A bus showed up 10 minutes later, right on time. I found a seat, to my relief. The bus became crowded as we progressed to Matagalpa. It was the evening commute home for all the farm laborers and construction workers, hard harts, Coleman thermos and machetes slung from shoulders. We reached Matagalpa an hour later. It was dusk, and for the first time, there was no scrum of men shouting :”taxi, taxi” as I got off the bus. Somehow dropped out of my chest pocket the map of the town I had torn out of one of my guides. I knew where the hotel I wanted to stay at was, so in the relative security of the bus station, I pulled out my phone and used Google Maps to orient myself. It was easy, as we were near a river. It looked a long walk, but I had no choice. I started walking, uncomfortable that I did not know the area and it was getting dark. A couple off duty taxis went by, but within 5 minutes, I got a ride, and older man with his wife riding in the passenger seat. As we rode, she asked me if I was Christian, and I was here on missionary work, or as a tourist. I told her I was a tourist, but that I liked Jesus. Her line of questioning told me I was firmly off the tourist trail.
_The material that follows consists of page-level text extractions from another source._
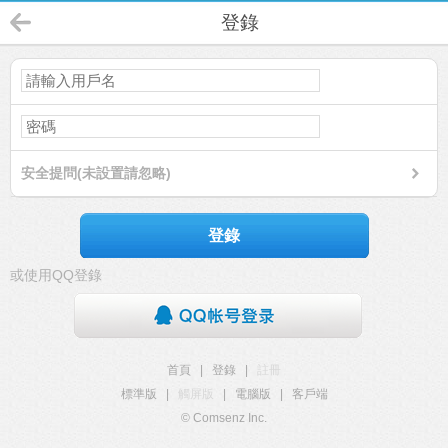
登錄
安全提問(未設置請忽略)
登錄
或使用QQ登錄
首頁
|
登錄
|
註冊
標準版
|
觸屏版
|
電腦版
|
客戶端
© Comsenz Inc.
They dropped me at my hotel, up the side of a hill, and to my relief, they had a room. There was time enough to drop my stuff and go find dinner before full darkness set in. The hotel was about 10 minutes removed from the big cathedral and adjacent park. The walk was dark, but didn’t feel dangerous. I walked around a bit looking for a restaurant, I saw several, including an intriguing looking, open-air place called Restaurante Monkey, but I had developed an affection for street food, both for the quality and thr price. It was Friday night, and the park was full of families, so I took a spot on a low wall in front of the cathedral and watched for a bit. I spotted a fritanga across the way, and a few blocks down, a Pali supermarket. Beer and street food seated at plastic furniture on the terrace of the hotel it was, then.
I ate and watched the night settle and the lights come on in this town surrounded by mountains. The air was finally cool again, after the relentless heat since San Carlos, though it wasn’t quite crisp.
I had a feeling that I was going to like Matagalpa quite a bit.